He was born Jeremiah Brott in Montreal on March 14, 1944, to a violinist/composer father and a cellist mother. Brott took up the violin as a toddler and made his debut at five in a Montreal Symphony Orchestra concert for young people. He went on to study at the Montreal Conservatory and the McGill University Conservatory. In 1956, he went to Europe for conducting studies with veteran conductor Pierre Monteux, who hired him as an assistant even though he was only 12 years old. At 15, Brott founded and led a new orchestra of his own, the Philharmonic Youth Orchestra of Montreal. Brott won several important prizes on his way to his first formal post as the assistant conductor of the Toronto Symphony, under Walter Süsskind, from 1963 to 1965. He moved on to the Northern Sinfonia in Newcastle-Upon-Tyne, UK, from 1964 to 1968, and then, in 1968 and 1969, to a post as the assistant conductor of the New York Philharmonic under Leonard Bernstein.

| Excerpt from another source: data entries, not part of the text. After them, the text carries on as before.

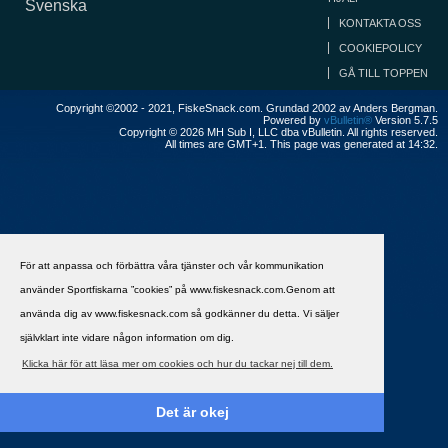
Svenska
KONTAKTA OSS
COOKIEPOLICY
GÅ TILL TOPPEN
Copyright ©2002 - 2021, FiskeSnack.com. Grundad 2002 av Anders Bergman.
Powered by
vBulletin®
Version 5.7.5
Copyright © 2026 MH Sub I, LLC dba vBulletin. All rights reserved.
All times are GMT+1. This page was generated at 14:32.
För att anpassa och förbättra våra tjänster och vår kommunikation
använder Sportfiskarna ”cookies” på www.fiskesnack.com.Genom att
använda dig av www.fiskesnack.com så godkänner du detta. Vi säljer
självklart inte vidare någon information om dig.
Klicka här för att läsa mer om cookies och hur du tackar nej till dem.
Det är okej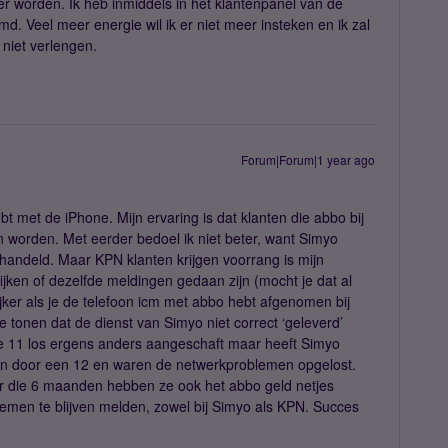
ger worden. Ik heb inmiddels in het klantenpanel van de
Veel meer energie wil ik er niet meer insteken en ik zal
 niet verlengen.
Forum|Forum|1 year ago
 met de iPhone. Mijn ervaring is dat klanten die abbo bij
worden. Met eerder bedoel ik niet beter, want Simyo
handeld. Maar KPN klanten krijgen voorrang is mijn
ijken of dezelfde meldingen gedaan zijn (mocht je dat al
jker als je de telefoon icm met abbo hebt afgenomen bij
 tonen dat de dienst van Simyo niet correct ‘geleverd’
one 11 los ergens anders aangeschaft maar heeft Simyo
gen door een 12 en waren de netwerkproblemen opgelost.
r die 6 maanden hebben ze ook het abbo geld netjes
emen te blijven melden, zowel bij Simyo als KPN. Succes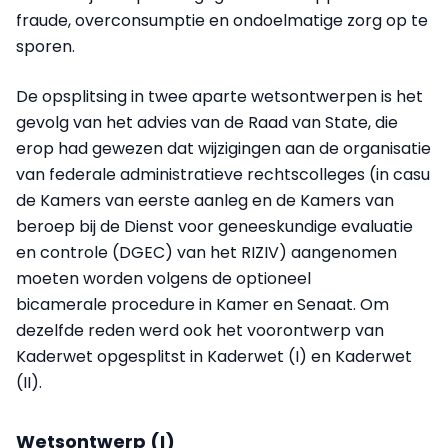
fraude, overconsumptie en ondoelmatige zorg op te
sporen.
De opsplitsing in twee aparte wetsontwerpen is het
gevolg van het advies van de Raad van State, die
erop had gewezen dat wijzigingen aan de organisatie
van federale administratieve rechtscolleges (in casu
de Kamers van eerste aanleg en de Kamers van
beroep bij de Dienst voor geneeskundige evaluatie
en controle (DGEC) van het RIZIV) aangenomen
moeten worden volgens de optioneel
bicamerale procedure in Kamer en Senaat. Om
dezelfde reden werd ook het voorontwerp van
Kaderwet opgesplitst in Kaderwet (I) en Kaderwet
(II).
Wetsontwerp (I)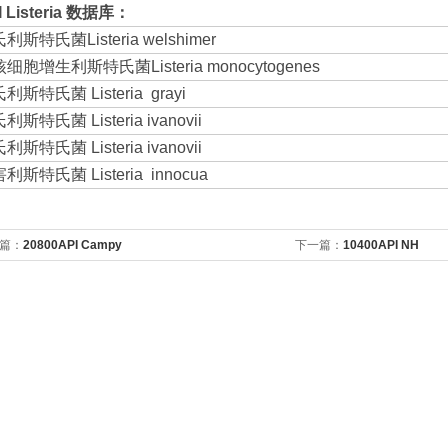
 Listeria
数据库：
利斯特氏菌Listeria welshimer
细胞增生利斯特氏菌Listeria monocytogenes
利斯特氏菌 Listeria grayi
利斯特氏菌 Listeria ivanovii
利斯特氏菌 Listeria ivanovii
利斯特氏菌 Listeria innocua
篇：
20800API Campy
下一篇：
10400API NH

In Canada, Brott took his first chief conducting posts at the Lakehead Symphony Orchestra (later the Thunder Bay Symphony Orchestra) in 1967, the Hamilton Symphony Orchestra in 1969, and the Regina Symphony Orchestra in 1971. He remained in Hamilton until 1990, building the orchestra from an amateur ensemble to a major regional symphony that spawned smaller groups, including the internationally successful Canadian Brass. By the time he departed, he proudly noted, the orchestra had more subscribers than the Hamilton Tiger-Cats professional football team. He worked to raise the professional standards of other Canadian orchestras, including those in Regina, Kitchener-Waterloo, and Halifax (the Symphony Nova Scotia), among others. Brott founded two important Canadian musical institutions, the Brott Music Festival (Canada's largest) and the National Academy Orchestra of Canada, and, in 1992, he returned to school, earning a law degree at the University of Western Ontario. A successful motivational speaker, he gave talks emphasizing the commonalities between music and corporate management to audiences, including the CEOs of IBM, General Motors, and American Airlines, among other firms.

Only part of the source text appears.